Remember effective communication translates into successful customer service. Thus, customer service staff should be trained to communicate effectively with your cherished customers.
7. Use of technology to deploy customer service as some insurance companies have started doing. Beyond collecting insurance premiums via mobile money, customers will better be served for instance through payment of refunds, maturities, surrenders and claims via mobile money. This prevents the customer from undue delays of the cheque clearing process as some insurance companies currently offer.

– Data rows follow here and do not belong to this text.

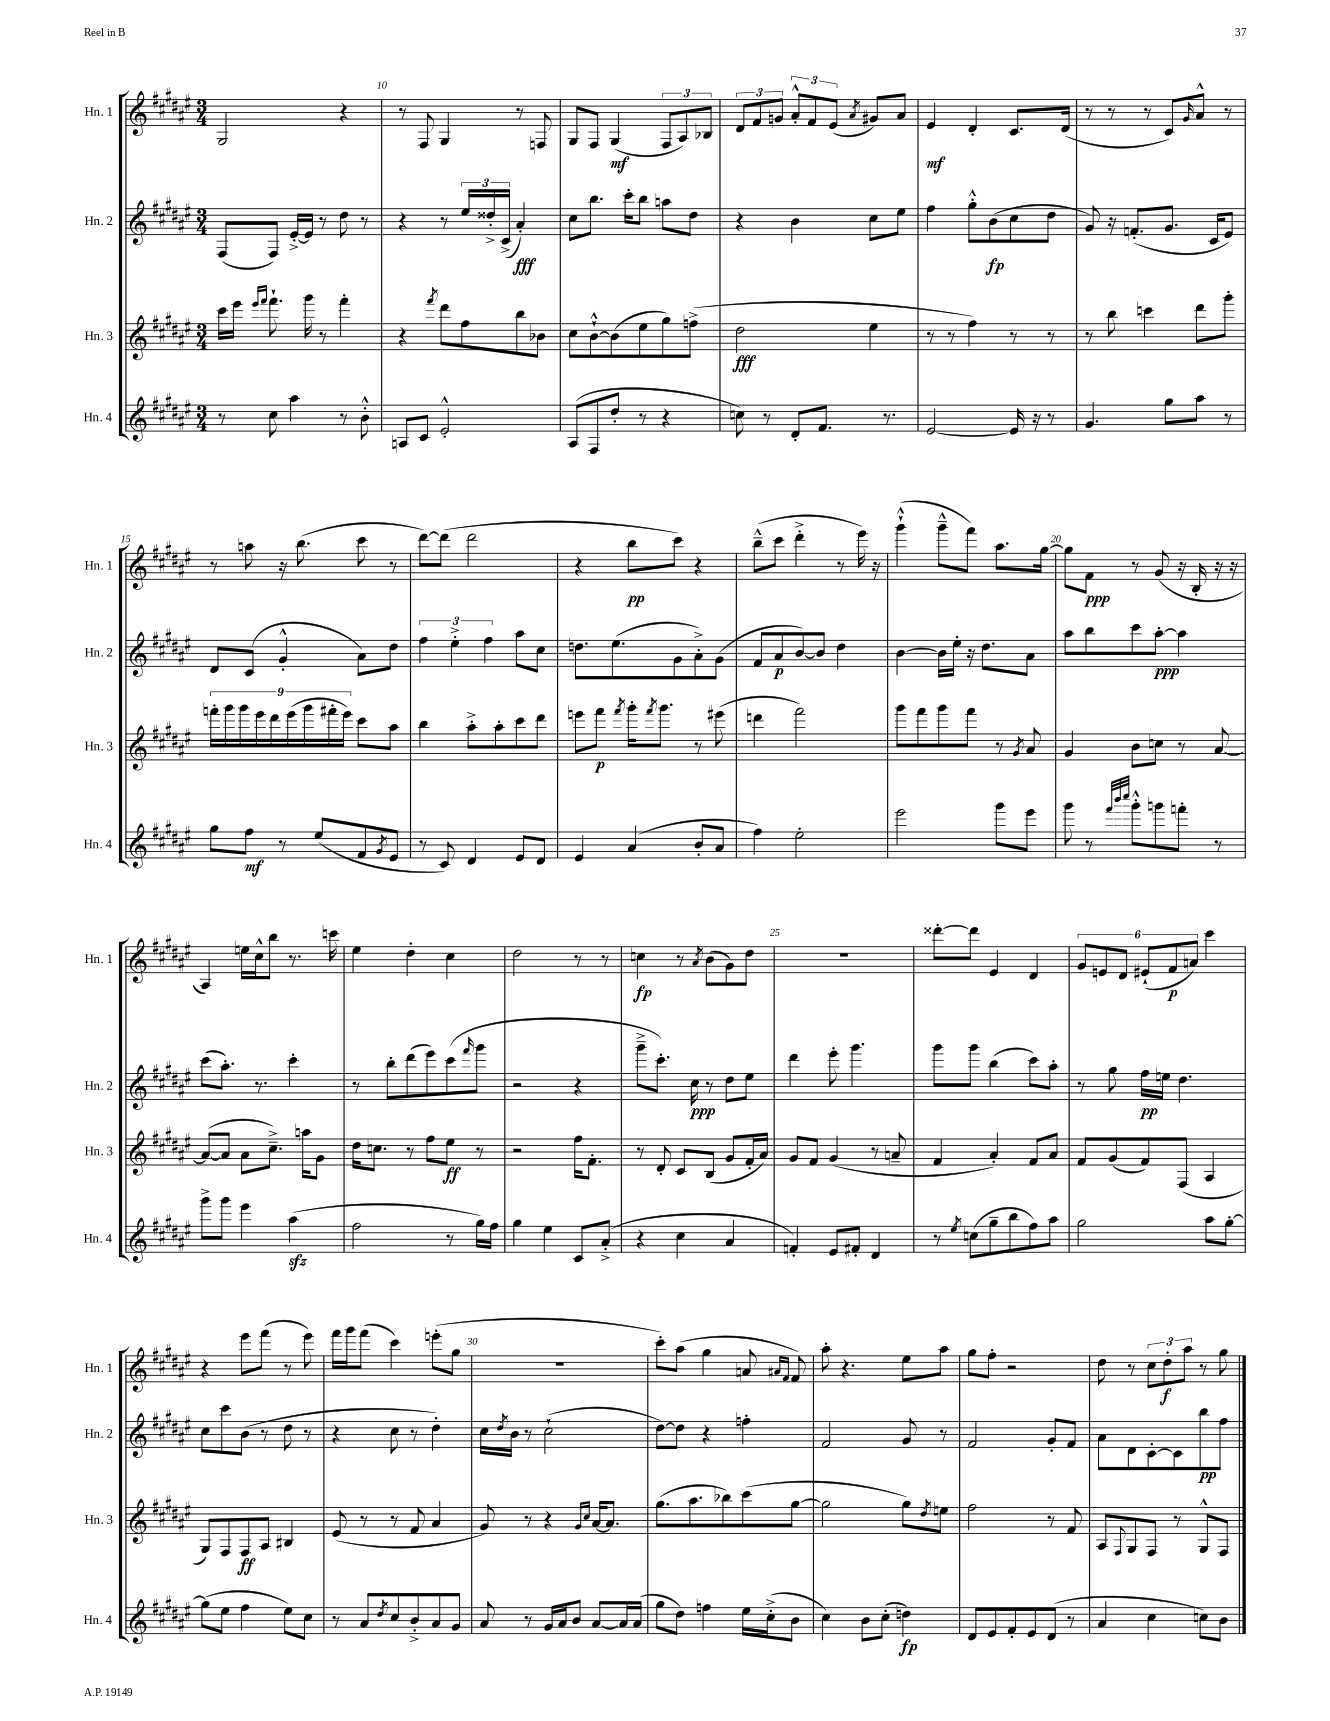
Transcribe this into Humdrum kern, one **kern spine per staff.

**kern	**dynam	**kern	**dynam	**kern	**dynam	**kern	**dynam
*part4	*part4	*part3	*part3	*part2	*part2	*part1	*part1
*staff4	*staff4	*staff3	*staff3	*staff2	*staff2	*staff1	*staff1
*I"Hn. 4	*	*I"Hn. 3	*	*I"Hn. 2	*	*I"Hn. 1	*
*I'Hn. 4	*	*I'Hn. 3	*	*I'Hn. 2	*	*I'Hn. 1	*
*clefG2	*	*clefG2	*	*clefG2	*	*clefG2	*
*k[f#c#g#d#a#e#]	*	*k[f#c#g#d#a#e#]	*	*k[f#c#g#d#a#e#]	*	*k[f#c#g#d#a#e#]	*
*M3/4	*	*M3/4	*	*M3/4	*	*M3/4	*
=9	=9	=9	=9	=9	=9	=9	=9
8r	.	16ccc#\LL	.	(8F#/L	.	2G#/	.
.	.	16eee#\JJ	.	.	.	.	.
.	.	16qqeee#/LL	.	.	.	.	.
.	.	16qqfff#/JJ	.	.	.	.	.
8cc#\	.	8.fff#`\	.	8F#/J)	.	.	.
4aa#\	.	.	.	[16e#'^/LL	.	.	.
.	.	16ggg#\	.	16e#/JJ]	.	.	.
.	.	8r	.	8r	.	.	.
8r	.	4fff#'\	.	8dd#\	.	4r	.
8b'^^\	.	.	.	8r	.	.	.
=10	=10	=10	=10	=10	=10	=10	=10
8An/L	.	4r	.	4r	.	8r	.
8c#/J	.	.	.	.	.	8F#/	.
.	.	8qfff#/	.	.	.	.	.
2e#'^^/	.	8ddd#\L	.	8r	.	4G#/	.
.	.	8ff#\	.	24ee#/LL	.	.	.
.	.	.	.	24dd##X'^/	.	.	.
.	.	.	.	(24c#^/JJ	.	.	.
.	.	8bb\	.	4a#'/)	fff	8r	.
.	.	8b-X\J	.	.	.	8Fn/	.
=11	=11	=11	=11	=11	=11	=11	=11
(8A#/L	.	8cc#\L	.	8cc#\L	.	8G#/L	.
8F#/	.	[8b`^^\	.	8.bb\J	.	8F#/J	.
8dd#'/J	.	(8b\]	.	.	.	(4G#/	mf
.	.	.	.	16ccc#'\KL	.	.	.
8r	.	8ee#\	.	8bb\J	.	.	.
4r	.	8gg#\)	.	8aan\L	.	12F#/L	.
.	.	.	.	.	.	12A#/)	.
.	.	(8ffn^\J	.	8dd#\J	.	.	.
.	.	.	.	.	.	12B-X/J	.
=12	=12	=12	=12	=12	=12	=12	=12
8ccn\)	.	2dd#\	fff	4r	.	12d#/L	.
.	.	.	.	.	.	12f#/	.
8r	.	.	.	.	.	.	.
.	.	.	.	.	.	12gn/J	.
8d#'/L	.	.	.	4b\	.	12a#'^^/L	.
.	.	.	.	.	.	12f#/	.
8.f#/J	.	.	.	.	.	.	.
.	.	.	.	.	.	(12e#/J	.
.	.	.	.	.	.	8qa#/	.
.	.	4ee#\	.	8cc#\L	.	8g#X/L)	.
8.r	.	.	.	.	.	.	.
.	.	.	.	8ee#\J	.	8a#/J	.
=13	=13	=13	=13	=13	=13	=13	=13
[2e#/	.	8r	.	4ff#\	.	4e#/	mf
.	.	8r	.	.	.	.	.
.	.	4ff#\)	.	8gg#'^^\L	.	4d#'/	.
.	.	.	.	(8b\	fp	.	.
16e#/]	.	8r	.	8cc#\	.	8.c#/L	.
16r	.	.	.	.	.	.	.
8r	.	8r	.	8dd#\J	.	.	.
.	.	.	.	.	.	(16d#/Jk	.
=14	=14	=14	=14	=14	=14	=14	=14
4.g#/	.	8r	.	8g#/)	.	8r	.
.	.	8bb\	.	16r	.	8r	.
.	.	.	.	(8.fn'/L	.	.	.
.	.	4cccn\	.	.	.	8r	.
8gg#\L	.	.	.	8.g#/J	.	8c#/L)	.
.	.	.	.	.	.	16qqg#/	.
8aa#\J	.	8ddd#\L	.	.	.	8a#^^/J	.
.	.	.	.	16c#/KL	.	.	.
8r	.	8ggg#'\J	.	8e#/J)	.	8r	.
!!LO:LB:g=z
=15	=15	=15	=15	=15	=15	=15	=15
8gg#\L	.	18fffn'\LL	.	8d#/L	.	8r	.
.	.	18ggg#\	.	.	.	.	.
.	.	18ggg#\	.	.	.	.	.
8ff#\J	mf	.	.	(8c#/J	.	8aan\	.
.	.	18eee#\	.	.	.	.	.
.	.	18ddd#\	.	.	.	.	.
8r	.	.	.	4g#'^^/	.	16r	.
.	.	(18eee#\	.	.	.	.	.
.	.	.	.	.	.	(8.bb\	.
.	.	18ggg#\	.	.	.	.	.
(8ee#/L	.	.	.	.	.	.	.
.	.	18fff#X'\	.	.	.	.	.
.	.	18eee#\JJ)	.	.	.	.	.
8f#/	.	8ccc#\L	.	8a#\L)	.	8ccc#\	.
8qg#/	.	.	.	.	.	.	.
8e#/J	.	8aa#\J	.	8dd#\J	.	8r	.
=16	=16	=16	=16	=16	=16	=16	=16
8r	.	4bb\	.	6ff#\	.	[8ddd#\L)	.
8c#/)	.	.	.	.	.	(8ddd#\J]	.
.	.	.	.	6ee#'^\	.	.	.
4d#/	.	8aa#'^\L	.	.	.	2ddd#\	.
.	.	.	.	6ff#\	.	.	.
.	.	8aa#'\	.	.	.	.	.
8e#/L	.	8ccc#\	.	8aa#\L	.	.	.
8d#/J	.	8ddd#\J	.	8cc#\J	.	.	.
=17	=17	=17	=17	=17	=17	=17	=17
4e#/	.	8eeen\L	.	8.ddn\L	.	4r	.
.	.	8fff#\J	p	.	.	.	.
.	.	.	.	(8.ee#\	.	.	.
.	.	8qfff#/	.	.	.	.	.
(4a#/	.	16ggg#'\KL	.	.	.	8bb\L	pp
.	.	8qfff#/	.	.	.	.	.
.	.	8.ggg#\J	.	.	.	.	.
.	.	.	.	8g#\	.	8ccc#\J)	.
8b'/L	.	8r	.	8a#'^\)	.	4r	.
8a#/J	.	(8eee#X\	.	(8g#\J	.	.	.
=18	=18	=18	=18	=18	=18	=18	=18
4ff#\)	.	4dddn\	.	8f#/L	.	(8bb~^^\L	.
.	.	.	.	8a#/	p	8ccc#\J	.
2ee#'\	.	2fff#\)	.	[8b/)	.	4ddd#'^\	.
.	.	.	.	8b/J]	.	.	.
.	.	.	.	4dd#\	.	8r	.
.	.	.	.	.	.	16eee#\)	.
.	.	.	.	.	.	16r	.
=19	=19	=19	=19	=19	=19	=19	=19
2eee#\	.	8ggg#\L	.	[4b\	.	(4ggg#`^^\	.
.	.	8fff#\	.	.	.	.	.
.	.	8ggg#\	.	16b\LL]	.	8ggg#~^^\L	.
.	.	.	.	16ee#'\JJ	.	.	.
.	.	8fff#\J	.	16r	.	8fff#\J)	.
.	.	.	.	8.dd#\L	.	.	.
8ggg#\L	.	8r	.	.	.	8.aa#\L	.
.	.	8qg#/	.	.	.	.	.
8eee#\J	.	8a#/	.	8a#\J	.	.	.
.	.	.	.	.	.	[16gg#\Jk	.
=20	=20	=20	=20	=20	=20	=20	=20
8ggg#\	.	4g#/	.	8aa#\L	.	8gg#\L]	.
8r	.	.	.	8bb\	.	8f#\J	ppp
32qqfff#/LLL	.	.	.	.	.	.	.
32qqbbb/	.	.	.	.	.	.	.
32qqcccc#/JJJ	.	.	.	.	.	.	.
8ggg#'^^\L	.	8b\L	.	8ccc#\	.	8r	.
8gggn\	.	8ccn\J	.	[8aa#'\J	ppp	(8g#/	.
8fffn'\J	.	8r	.	4aa#\]	.	16r	.
.	.	.	.	.	.	16B'/	.
8r	.	[8a#/	.	.	.	16r	.
.	.	.	.	.	.	16r	.
!!LO:LB:g=z
=21	=21	=21	=21	=21	=21	=21	=21
8ggg#^\L	.	(8a#/L_	.	(8ccc#\L	.	4A#/)	.
8ggg#\J	.	8a#/J]	.	8.aa#'\J)	.	.	.
4eee#\	.	8a#\L	.	.	.	16een\LL	.
.	.	.	.	8.r	.	16cc#^^\J	.
.	.	8.cc#~^\J)	.	.	.	8bb\J	.
(4aa#zz\	.	.	.	4ccc#'\	.	8.r	.
.	.	16aan\KL	.	.	.	.	.
.	.	8g#\J	.	.	.	.	.
.	.	.	.	.	.	16cccn\	.
=22	=22	=22	=22	=22	=22	=22	=22
2ff#\	.	16dd#\KL	.	8r	.	4ee#\	.
.	.	8.ccn\J	.	.	.	.	.
.	.	.	.	8bb'\L	.	.	.
.	.	8r	.	(8ddd#\	.	4dd#'\	.
.	.	8ff#\L	.	8eee#\)	.	.	.
8r	.	8ee#\J	ff	(8ccc#\	.	4cc#\	.
.	.	.	.	16qqfff#/	.	.	.
16gg#\LL)	.	8r	.	8ggg#\J	.	.	.
16ff#\JJ	.	.	.	.	.	.	.
=23	=23	=23	=23	=23	=23	=23	=23
4gg#\	.	2r	.	2r	.	2dd#\	.
4ee#\	.	.	.	.	.	.	.
8c#/L	.	16ff#\KL	.	4r	.	8r	.
.	.	8.f#'\J	.	.	.	.	.
(8a#'^/J	.	.	.	.	.	8r	.
=24	=24	=24	=24	=24	=24	=24	=24
4r	.	8r	.	8ggg#~^\L	.	4ccn\	fp
.	.	8d#'/	.	8.ccc#'\J)	.	.	.
4cc#\	.	8c#/L	.	.	.	8r	.
.	.	.	.	16cc#\	ppp	.	.
.	.	.	.	.	.	8qa#/	.
.	.	(8B/J	.	8r	.	(8b\L	.
4a#/	.	8g#/L	.	8dd#\L	.	8g#\)	.
.	.	16f#'/L	.	8ee#\J	.	8dd#\J	.
.	.	16a#/JJ)	.	.	.	.	.
=25	=25	=25	=25	=25	=25	=25	=25
4fn'/)	.	8g#/L	.	4ddd#\	.	2.r	.
.	.	8f#/J	.	.	.	.	.
8e#/L	.	(4g#/	.	8eee#'\	.	.	.
8f#X'/J	.	.	.	4.ggg#\	.	.	.
4d#/	.	8r	.	.	.	.	.
.	.	8an~/	.	.	.	.	.
=26	=26	=26	=26	=26	=26	=26	=26
8r	.	4f#/	.	8ggg#\L	.	[8ddd##X'\L	.
8qee#/	.	.	.	.	.	.	.
(8ccn\L	.	.	.	8ggg#\J	.	8ddd##\J]	.
8gg#~\	.	4a#'/)	.	(4bb\	.	4e#/	.
8bb\	.	.	.	.	.	.	.
8ff#\)	.	8f#/L	.	8ccc#\L)	.	4d#/	.
8aa#\J	.	8a#/J	.	8aa#'\J	.	.	.
=27	=27	=27	=27	=27	=27	=27	=27
2gg#\	.	8f#/L	.	8r	.	12g#/L	.
.	.	.	.	.	.	12en/	.
.	.	(8g#/	.	8gg#\	.	.	.
.	.	.	.	.	.	12d#/J	.
.	.	8f#/)	.	16ff#\LL	pp	(12e#X`/L	.
.	.	.	.	16een\JJ	.	.	.
.	.	.	.	.	.	12f#/	p
.	.	(8F#/J	.	4.dd#\	.	.	.
.	.	.	.	.	.	12an/J)	.
8aa#\L	.	4A#/	.	.	.	4ccc#\	.
[8gg#'\J	.	.	.	.	.	.	.
!!LO:LB:g=z
=28	=28	=28	=28	=28	=28	=28	=28
(8gg#\L]	.	8G#/L)	.	8cc#\L	.	4r	.
8ee#\J	.	8F#/	.	8ccc#\	.	.	.
4ff#\	.	8F#/	ff	(8b\J	.	8eee#\L	.
.	.	8A#/J	.	8r	.	(8fff#\J	.
8ee#\L)	.	4B#X/	.	8dd#\	.	8r	.
8cc#\J	.	.	.	8r	.	8eee#\)	.
=29	=29	=29	=29	=29	=29	=29	=29
8r	.	(8e#/	.	4r	.	16fff#\LL	.
.	.	.	.	.	.	16ggg#\J	.
8a#/L	.	8r	.	.	.	(8fff#\J	.
8qdd#/	.	.	.	.	.	.	.
8cc#/	.	8r	.	8cc#\	.	4ccc#\)	.
8b'^/	.	8f#/	.	8r	.	.	.
8a#/	.	4a#/	.	4dd#'\)	.	(8eeen'\L	.
8g#/J	.	.	.	.	.	8gg#\J	.
=30	=30	=30	=30	=30	=30	=30	=30
8a#/	.	8g#/)	.	16cc#\LL	.	2.r	.
.	.	.	.	8qdd#/	.	.	.
.	.	.	.	16b\JJ	.	.	.
8r	.	8r	.	8r	.	.	.
16g#/LL	.	4r	.	(2cc#`\	.	.	.
16a#/J	.	.	.	.	.	.	.
8b/J	.	.	.	.	.	.	.
.	.	16qqg#/LL	.	.	.	.	.
.	.	16qqcc#/JJ	.	.	.	.	.
[8a#/L	.	[16a#/KL	.	.	.	.	.
.	.	8.a#/J]	.	.	.	.	.
16a#/L]	.	.	.	.	.	.	.
(16a#/JJ	.	.	.	.	.	.	.
=31	=31	=31	=31	=31	=31	=31	=31
8gg#\L	.	(8.gg#\L	.	[8dd#\L)	.	8ccc#'\L)	.
8dd#\J)	.	.	.	8dd#\J]	.	(8aa#\J	.
.	.	8.aa#\	.	.	.	.	.
4ffn\	.	.	.	4r	.	4gg#\	.
.	.	8bb-X\)	.	.	.	.	.
16ee#\LL	.	(8ccc#\	.	4ffn'\	.	8an/	.
(16cc#'^\J	.	.	.	.	.	.	.
.	.	.	.	.	.	16qqa#X/LL	.
.	.	.	.	.	.	16qqf#/JJ	.
8b\J	.	[8gg#\J	.	.	.	8f#/)	.
=32	=32	=32	=32	=32	=32	=32	=32
4cc#\)	.	2gg#\]	.	2f#/	.	8aa#'\	.
.	.	.	.	.	.	4.r	.
8b\L	.	.	.	.	.	.	.
(8cc#'\J	.	.	.	.	.	.	.
4ddn\)	fp	8gg#\L)	.	8g#/	.	8ee#\L	.
.	.	8qdd#/	.	.	.	.	.
.	.	8een\J	.	8r	.	8aa#\J	.
=33	=33	=33	=33	=33	=33	=33	=33
8d#/L	.	2ff#\	.	2f#/	.	8gg#\L	.
8e#/	.	.	.	.	.	8ff#'\J	.
8f#'/	.	.	.	.	.	2r	.
8e#/	.	.	.	.	.	.	.
(8d#/J	.	8r	.	8g#'/L	.	.	.
8r	.	8f#/	.	8f#/J	.	.	.
=34	=34	=34	=34	=34	=34	=34	=34
4a#/	.	8A#/L	.	8a#\L	.	8dd#\	.
.	.	8qqF#/	.	.	.	.	.
.	.	8G#/	.	8d#\	.	8r	.
4cc#\	.	8F#/J	.	[8c#'\	.	12cc#\L	.
.	.	.	.	.	.	12dd#'\	f
.	.	8r	.	8c#\]	.	.	.
.	.	.	.	.	.	12aa#\J	.
8ccn\L)	.	8G#^^/L	.	8bb\	pp	8r	.
8b\J	.	8F#/J	.	8ff#\J	.	8gg#\	.
==	==	==	==	==	==	==	==
*-	*-	*-	*-	*-	*-	*-	*-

In conclusion, to achieve deeper penetration, it will be essential for all stakeholders especially the insurance companies to improve on its customer service delivery to complement the work of the NIC and GIA. This is so because great customer service creates customer satisfaction, increased customer loyalty and most significantly customer referrals and retention! Insurance companies must make it the responsibility of every staff member to be on the call to make the customer happy. As Peter Drucker puts it "without the customer there's no business"
In their book Rules to Break and Laws to Follow, Don Peppers and Martha Rogers argued that “customers have memories. They will remember you, whether you remember them or not”. Insurance companies should be aware that a customer's trust can be destroyed at once by a major service problem by a small demonstration of incompetence by their customer service staff.